Ce que vous écrivez est tout à fait juste. Les délires ont culminé à l’époque où la peinture ne pouvait plus être qu’abstraite. Un platonisme de classe terminale mal assimilé s’y entraînait à y découvrir, enfin révélée, l’essence même des choses. Que de sottises !
Et ne parlons pas de tous ces braves gens qui connaissent à peine les collections permanentes du Louvre et sont capables de faire la queue trois heures devant le Grand Palais pour ne pas voir (quand on est trois devant un tableau, on ne le voit pas) des expositions dont tous les journaux ont assuré la publicité.
Ce qu’on peut faire encore de mieux dans ces sortes de grandes célébrations artistiques qu’il vaut mieux désormais éviter, c’est suivre deux ou trois personnes et écouter discrètement ce qu’elles se racontent. Cela a rarement un rapport avec ce qui est exposé. Je me souviens d’une femme qui, dans une exposition où j’espérais pouvoir examiner plusieurs toiles de Sebastiano del Piombo, se racontaient leur vie. L’une venait de subir une opération de chirurgie esthétique racontée avec toute sorte de détails, dont elle paraissait déçue : son mari l’aimait désormais beaucoup moins avec sa nouvelle tête !
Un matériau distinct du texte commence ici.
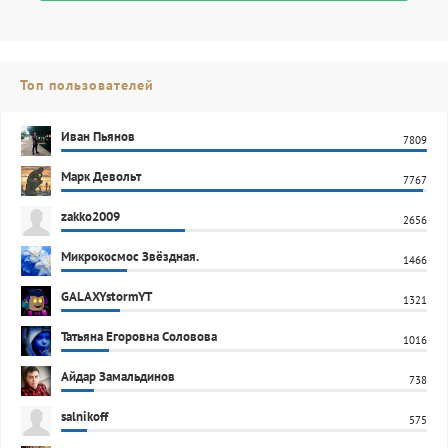
Топ пользователей
Иван Пьянов
7809
Марк Девольт
7767
zakko2009
2656
Микрокосмос Звёздная.
1466
GALAXYstormYT
1321
Татьяна Егоровна Соловова
1016
Айдар Замальдинов
738
salnikoff
575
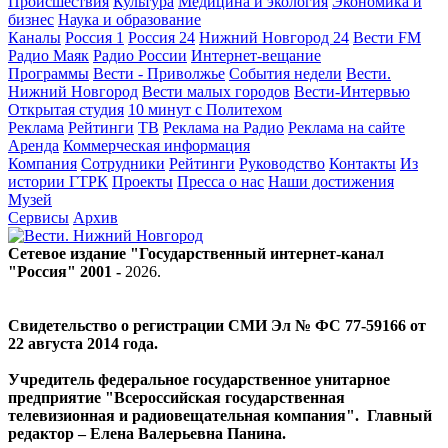
Происшествия
Культура
Медицина и экология
Экономика и
бизнес
Наука и образование
Каналы
Россия 1
Россия 24
Нижний Новгород 24
Вести FM
Радио Маяк
Радио России
Интернет-вещание
Программы
Вести - Приволжье
События недели
Вести.
Нижний Новгород
Вести малых городов
Вести-Интервью
Открытая студия
10 минут с Политехом
Реклама
Рейтинги
ТВ
Реклама на Радио
Реклама на сайте
Аренда
Коммерческая информация
Компания
Сотрудники
Рейтинги
Руководство
Контакты
Из
истории ГТРК
Проекты
Пресса о нас
Наши достижения
Музей
Сервисы
Архив
Сетевое издание "Государственный интернет-канал
"Россия" 2001 -
2026
.
Свидетельство о регистрации СМИ Эл № ФС 77-59166 от
22 августа 2014 года.
Учредитель федеральное государственное унитарное
предприятие "Всероссийская государственная
телевизионная и радиовещательная компания". Главный
редактор – Елена Валерьевна Панина.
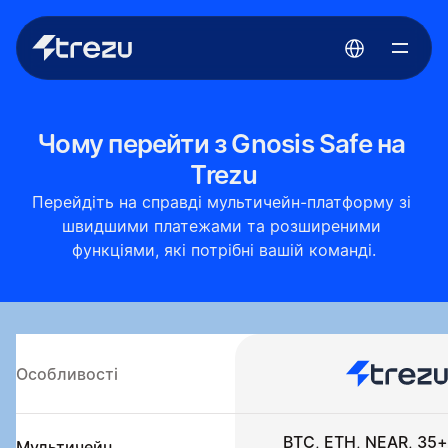
Select Language
Чому перейти з Gnosis Safe на 
Trezu
Перейдіть на справді мультичейн-платформу зі 
швидшими платежами та розширеними 
функціями, які потрібні вашій команді.
Особливості
BTC, ETH, NEAR, 35
Мультичейн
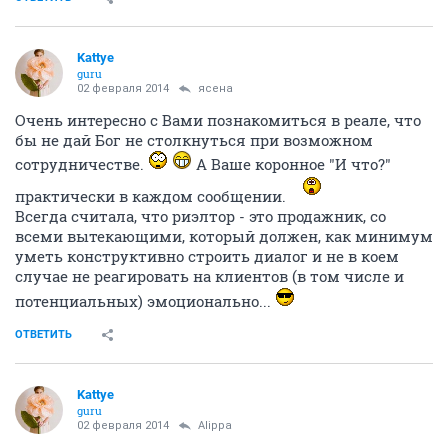
Kattye
guru
02 февраля 2014
ясена
Очень интересно с Вами познакомиться в реале, что
бы не дай Бог не столкнуться при возможном
сотрудничестве.
А Ваше коронное "И что?"
практически в каждом сообщении.
Всегда считала, что риэлтор - это продажник, со
всеми вытекающими, который должен, как минимум
уметь конструктивно строить диалог и не в коем
случае не реагировать на клиентов (в том числе и
потенциальных) эмоционально...
ОТВЕТИТЬ
Kattye
guru
02 февраля 2014
Alippa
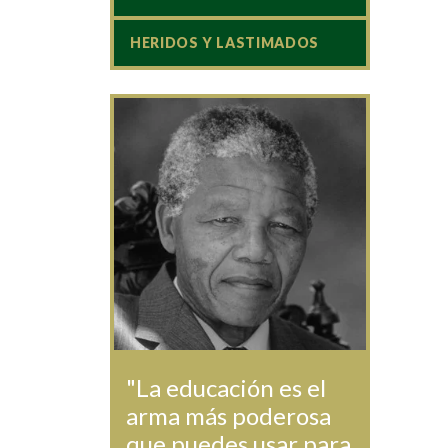
HERIDOS Y LASTIMADOS
"La educación es el
arma más poderosa
que puedes usar para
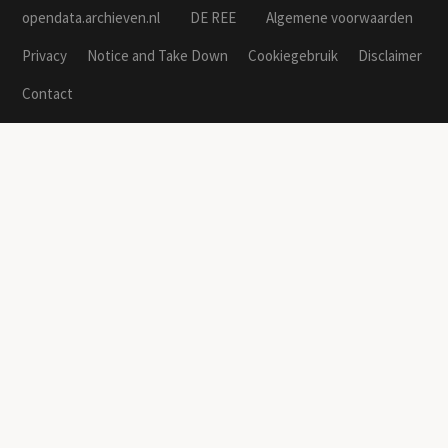
opendata.archieven.nl
DE REE
Algemene voorwaarden
Privacy
Notice and Take Down
Cookiegebruik
Disclaimer
Contact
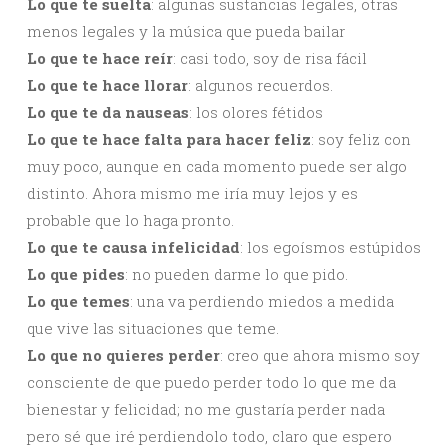
Lo que te suelta
: algunas sustancias legales, otras
menos legales y la música que pueda bailar
Lo que te hace reír
: casi todo, soy de risa fácil
Lo que te hace llorar
: algunos recuerdos.
Lo que te da nauseas
: los olores fétidos
Lo que te hace falta para hacer feliz
: soy feliz con
muy poco, aunque en cada momento puede ser algo
distinto. Ahora mismo me iría muy lejos y es
probable que lo haga pronto.
Lo que te causa infelicidad
: los egoísmos estúpidos
Lo que pides
: no pueden darme lo que pido.
Lo que temes
: una va perdiendo miedos a medida
que vive las situaciones que teme.
Lo que no quieres perder
: creo que ahora mismo soy
consciente de que puedo perder todo lo que me da
bienestar y felicidad; no me gustaría perder nada
pero sé que iré perdiendolo todo, claro que espero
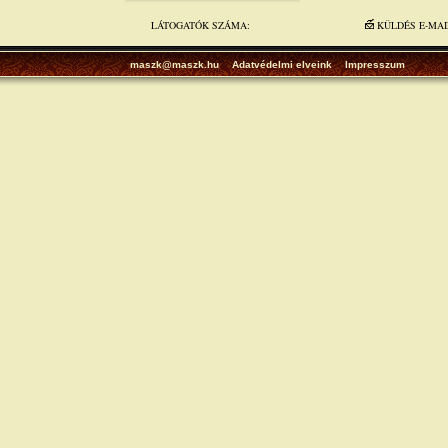
LÁTOGATÓK SZÁMA:
KÜLDÉS E-MA
maszk@maszk.hu
Adatvédelmi elveink
Impresszum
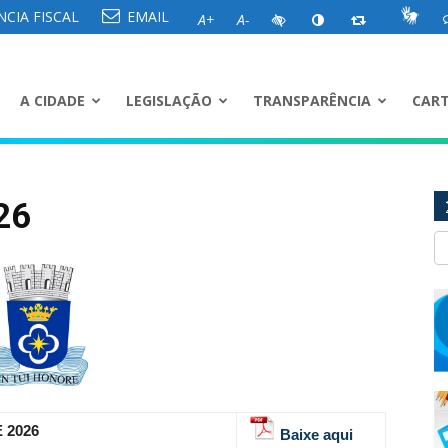
CIA FISCAL
EMAIL
A+
A-
A CIDADE
LEGISLAÇÃO
TRANSPARÊNCIA
CART
26
 2026
Baixe aqui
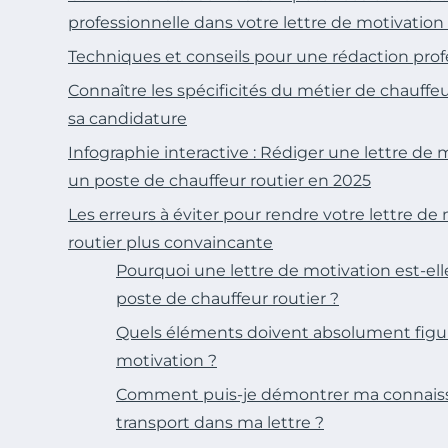
professionnelle dans votre lettre de motivation
Techniques et conseils pour une rédaction prof
Connaître les spécificités du métier de chauffeu
sa candidature
Infographie interactive : Rédiger une lettre de 
un poste de chauffeur routier en 2025
Les erreurs à éviter pour rendre votre lettre de
routier plus convaincante
Pourquoi une lettre de motivation est-el
poste de chauffeur routier ?
Quels éléments doivent absolument figur
motivation ?
Comment puis-je démontrer ma connais
transport dans ma lettre ?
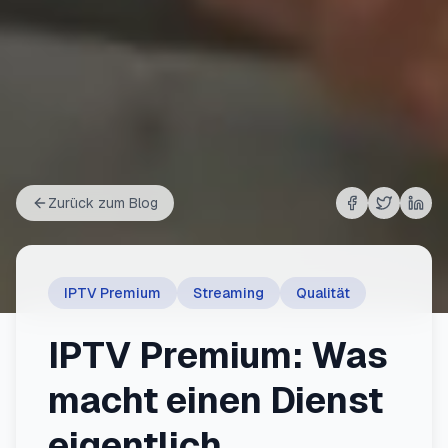
Zurück zum Blog
Share auf
Share au
Shar
Fac
IPTV Premium
Streaming
Qualität
IPTV Premium: Was
macht einen Dienst
eigentlich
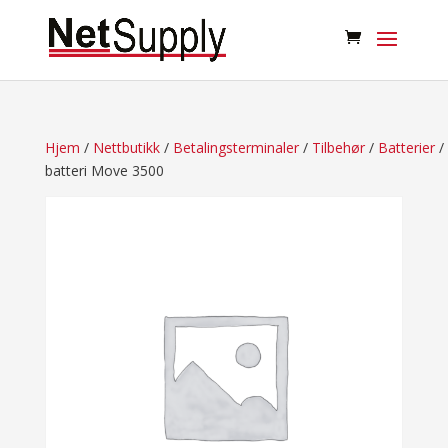
Hjem
/
Nettbutikk
/
Betalingsterminaler
/
Tilbehør
/
Batterier
/ 
batteri Move 3500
Tous ces conformistes me font pitié. Au Louvre, on vient de « restaurer » la Saint-Anne du VInci. Tous admirent, évidemment. Mais le tableau est désormais complètement désaccordé, on ne voit plus que le bleu très cru du manteau de la vierge qui, débarrassé des glacis qui l’adoucissaient, crève littéralement les yeux. A deux pas, « La charité » de Del Sarto, qui est dans un bien meilleur état, paraît être une leçon de peinture sur l’art d’accorder les bleus. Elle paraît accabler et condamner, par son excellence même, une maladresse d’écolier du pauvre Léonard qui, s’il était encore vivant, n’y survivrait pas.